More than a year after Daesh-linked fighters seized the southern Philippine city of Marawi, the terrorist threat is as potent as ever, said Ng Eng Hen after hosting a meeting of defense ministers.
“Unfortunately even as the situation in Iraq and Syria improves, we are expecting more foreign fighters to come this way,” he added.
Ng said all 18 ministers at the gathering in Singapore, from Southeast Asia and key partners outside the region, viewed “terrorism as a real and present threat.”
The Southeast Asian delegates adopted an information-sharing platform called “Our Eyes” that will be used to share real-time intelligence that can immediately be acted upon, the minister added.
This came after the countries realized that they had underestimated the threat before the attack on Marawi, where the rebuilding effort could cost around $1 billion, he said.
Proposed by Indonesia, the platform is based on an intelligence-sharing alliance set up by the United States, Britain and three other countries after World War II to monitor the former Soviet Union.
The weekend security meeting was attended by the 10-member Association of Southeast Asian Nations (ASEAN), as well as US Defense Secretary Jim Mattis and their counterparts from countries including China, Australia, India and Russia.
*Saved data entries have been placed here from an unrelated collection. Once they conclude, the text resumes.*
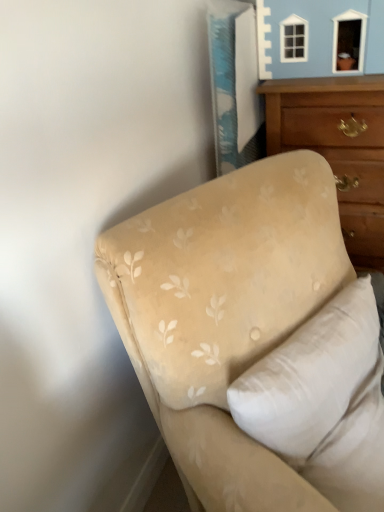
What do you see at coordinates (310, 375) in the screenshot?
I see `beige fabric pillow at upper right` at bounding box center [310, 375].

What do you see at coordinates (338, 147) in the screenshot? The image size is (384, 512). I see `wooden chest of drawers at upper right` at bounding box center [338, 147].

Where is `beige fabric couch at lower right`? This screenshot has height=512, width=384. beige fabric couch at lower right is located at coordinates (224, 313).

Is beige fabric pillow at upper right directly adjacent to wooden chest of drawers at upper right?

There is a gap between beige fabric pillow at upper right and wooden chest of drawers at upper right.

Is beige fabric pillow at upper right positioned before wooden chest of drawers at upper right?

Yes, beige fabric pillow at upper right is in front of wooden chest of drawers at upper right.

Who is smaller, beige fabric pillow at upper right or wooden chest of drawers at upper right?

beige fabric pillow at upper right.

Based on the photo, is beige fabric pillow at upper right aimed at wooden chest of drawers at upper right?

No, beige fabric pillow at upper right is not oriented towards wooden chest of drawers at upper right.

Is wooden chest of drawers at upper right behind beige fabric pillow at upper right?

Yes, it is behind beige fabric pillow at upper right.

Would you consider wooden chest of drawers at upper right to be distant from beige fabric pillow at upper right?

No.

Between wooden chest of drawers at upper right and beige fabric pillow at upper right, which one has smaller width?

beige fabric pillow at upper right.

Based on the photo, in terms of size, does wooden chest of drawers at upper right appear bigger or smaller than beige fabric pillow at upper right?

Considering their sizes, wooden chest of drawers at upper right takes up more space than beige fabric pillow at upper right.

Find the location of `pillow above the beige fabric couch at lower right (from the image's perspective)`. pillow above the beige fabric couch at lower right (from the image's perspective) is located at coordinates (310, 375).

Considering the positions of objects beige fabric couch at lower right and beige fabric pillow at upper right in the image provided, who is in front, beige fabric couch at lower right or beige fabric pillow at upper right?

Positioned in front is beige fabric couch at lower right.

Does beige fabric couch at lower right have a lesser height compared to beige fabric pillow at upper right?

Incorrect, the height of beige fabric couch at lower right does not fall short of that of beige fabric pillow at upper right.

How different are the orientations of beige fabric couch at lower right and beige fabric pillow at upper right in degrees?

The angular difference between beige fabric couch at lower right and beige fabric pillow at upper right is 1.15 degrees.

I want to click on studio couch that is under the wooden chest of drawers at upper right (from a real-world perspective), so click(224, 313).

Who is smaller, wooden chest of drawers at upper right or beige fabric couch at lower right?

wooden chest of drawers at upper right.

Which is more to the left, wooden chest of drawers at upper right or beige fabric couch at lower right?

beige fabric couch at lower right.

What's the angular difference between wooden chest of drawers at upper right and beige fabric couch at lower right's facing directions?

They differ by 61 degrees in their facing directions.

From a real-world perspective, which is physically below, beige fabric couch at lower right or wooden chest of drawers at upper right?

beige fabric couch at lower right is physically lower.

Is beige fabric couch at lower right not inside wooden chest of drawers at upper right?

Absolutely, beige fabric couch at lower right is external to wooden chest of drawers at upper right.

From the picture: Considering the positions of objects beige fabric couch at lower right and wooden chest of drawers at upper right in the image provided, who is more to the left, beige fabric couch at lower right or wooden chest of drawers at upper right?

From the viewer's perspective, beige fabric couch at lower right appears more on the left side.

Is beige fabric pillow at upper right beside beige fabric couch at lower right?

beige fabric pillow at upper right is not next to beige fabric couch at lower right, and they're not touching.

Between beige fabric pillow at upper right and beige fabric couch at lower right, which one has less height?

beige fabric pillow at upper right is shorter.

What's the angular difference between beige fabric pillow at upper right and beige fabric couch at lower right's facing directions?

The angle between the facing direction of beige fabric pillow at upper right and the facing direction of beige fabric couch at lower right is 1.15 degrees.

In the image, is beige fabric pillow at upper right on the left side or the right side of beige fabric couch at lower right?

Clearly, beige fabric pillow at upper right is on the right of beige fabric couch at lower right in the image.

Find the location of a particular element. chest of drawers behind the beige fabric pillow at upper right is located at coordinates (338, 147).

Find the location of a particular element. the chest of drawers that appears below the beige fabric pillow at upper right (from a real-world perspective) is located at coordinates (x=338, y=147).

Estimate the real-world distances between objects in this image. Which object is closer to beige fabric couch at lower right, beige fabric pillow at upper right or wooden chest of drawers at upper right?

beige fabric pillow at upper right.

Considering their positions, is wooden chest of drawers at upper right positioned further to beige fabric pillow at upper right than beige fabric couch at lower right?

wooden chest of drawers at upper right lies further to beige fabric pillow at upper right than the other object.

Estimate the real-world distances between objects in this image. Which object is closer to beige fabric couch at lower right, wooden chest of drawers at upper right or beige fabric pillow at upper right?

beige fabric pillow at upper right lies closer to beige fabric couch at lower right than the other object.

When comparing their distances from wooden chest of drawers at upper right, does beige fabric pillow at upper right or beige fabric couch at lower right seem closer?

Based on the image, beige fabric couch at lower right appears to be nearer to wooden chest of drawers at upper right.

Estimate the real-world distances between objects in this image. Which object is closer to beige fabric pillow at upper right, beige fabric couch at lower right or wooden chest of drawers at upper right?

beige fabric couch at lower right is closer to beige fabric pillow at upper right.

When comparing their distances from wooden chest of drawers at upper right, does beige fabric couch at lower right or beige fabric pillow at upper right seem further?

beige fabric pillow at upper right is positioned further to the anchor wooden chest of drawers at upper right.

You are a GUI agent. You are given a task and a screenshot of the screen. Output one action in this format:
    pyautogui.click(x=<x>, y=<y>)
    Task: Click on the pillow between beige fabric couch at lower right and wooden chest of drawers at upper right from front to back
    Image resolution: width=384 pixels, height=512 pixels.
    Given the screenshot: What is the action you would take?
    pyautogui.click(x=310, y=375)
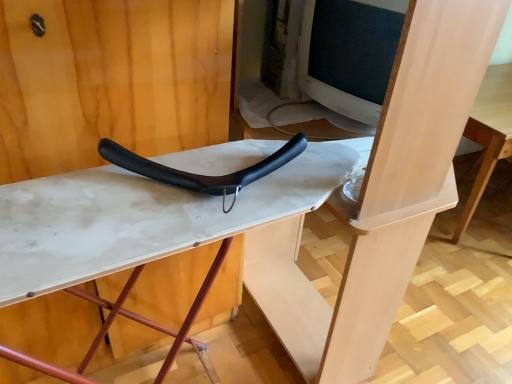
Question: Could you tell me if white matte ironing board at center is facing black matte handle at center?

Choices:
 (A) yes
 (B) no

Answer: (B)

Question: From a real-world perspective, is white matte ironing board at center positioned under black matte handle at center based on gravity?

Choices:
 (A) yes
 (B) no

Answer: (A)

Question: Is white matte ironing board at center smaller than black matte handle at center?

Choices:
 (A) no
 (B) yes

Answer: (A)

Question: Is black matte handle at center a part of white matte ironing board at center?

Choices:
 (A) yes
 (B) no

Answer: (B)

Question: Is the position of white matte ironing board at center less distant than that of black matte handle at center?

Choices:
 (A) no
 (B) yes

Answer: (B)

Question: Is white matte ironing board at center bigger than black matte handle at center?

Choices:
 (A) no
 (B) yes

Answer: (B)

Question: Does black matte handle at center have a smaller size compared to white matte ironing board at center?

Choices:
 (A) yes
 (B) no

Answer: (A)

Question: Considering the relative positions of black matte handle at center and white matte ironing board at center in the image provided, is black matte handle at center to the right of white matte ironing board at center from the viewer's perspective?

Choices:
 (A) no
 (B) yes

Answer: (B)

Question: Considering the relative sizes of black matte handle at center and white matte ironing board at center in the image provided, is black matte handle at center bigger than white matte ironing board at center?

Choices:
 (A) no
 (B) yes

Answer: (A)

Question: Does black matte handle at center have a lesser height compared to white matte ironing board at center?

Choices:
 (A) no
 (B) yes

Answer: (B)

Question: Could white matte ironing board at center be considered to be inside black matte handle at center?

Choices:
 (A) yes
 (B) no

Answer: (B)

Question: Would you say black matte handle at center is outside white matte ironing board at center?

Choices:
 (A) no
 (B) yes

Answer: (B)

Question: Considering the positions of point (148, 170) and point (132, 230), is point (148, 170) closer or farther from the camera than point (132, 230)?

Choices:
 (A) closer
 (B) farther

Answer: (B)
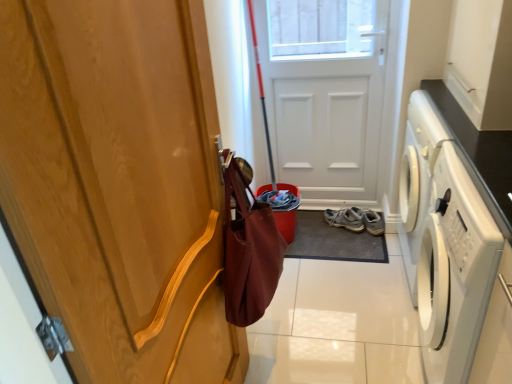
Locate an element on the screen. vacant space situated above dark gray rubber doormat at center (from a real-world perspective) is located at coordinates (333, 236).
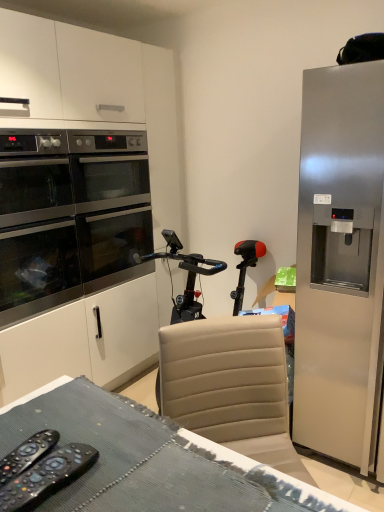
I want to click on free space to the right of black plastic remote control at lower left, the second remote control when ordered from right to left, so click(126, 459).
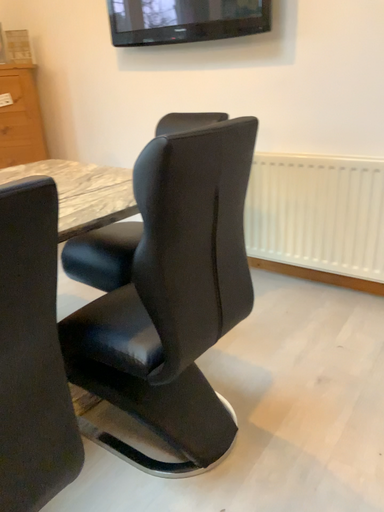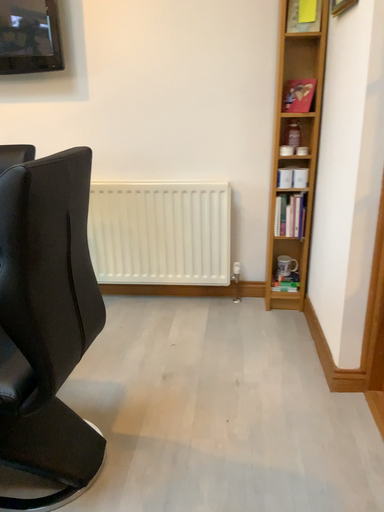
Question: Which way did the camera rotate in the video?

In last year’s assault on Marawi, hundreds of armed militants backed by foreign Daesh fighters attacked and took control of the largely Muslim city in a bid to establish a base in Southeast Asia.
Philippine troops, supported by sophisticated surveillance planes from the United States, dislodged the militants after five months of heavy fighting that left more than 1,000 people dead and the city in ruins.
Militants from other Southeast Asian countries, including Indonesia and Malaysia, were involved in the fighting.
Those at the meeting “felt that this must never happen again to any city within ASEAN,” Ng said.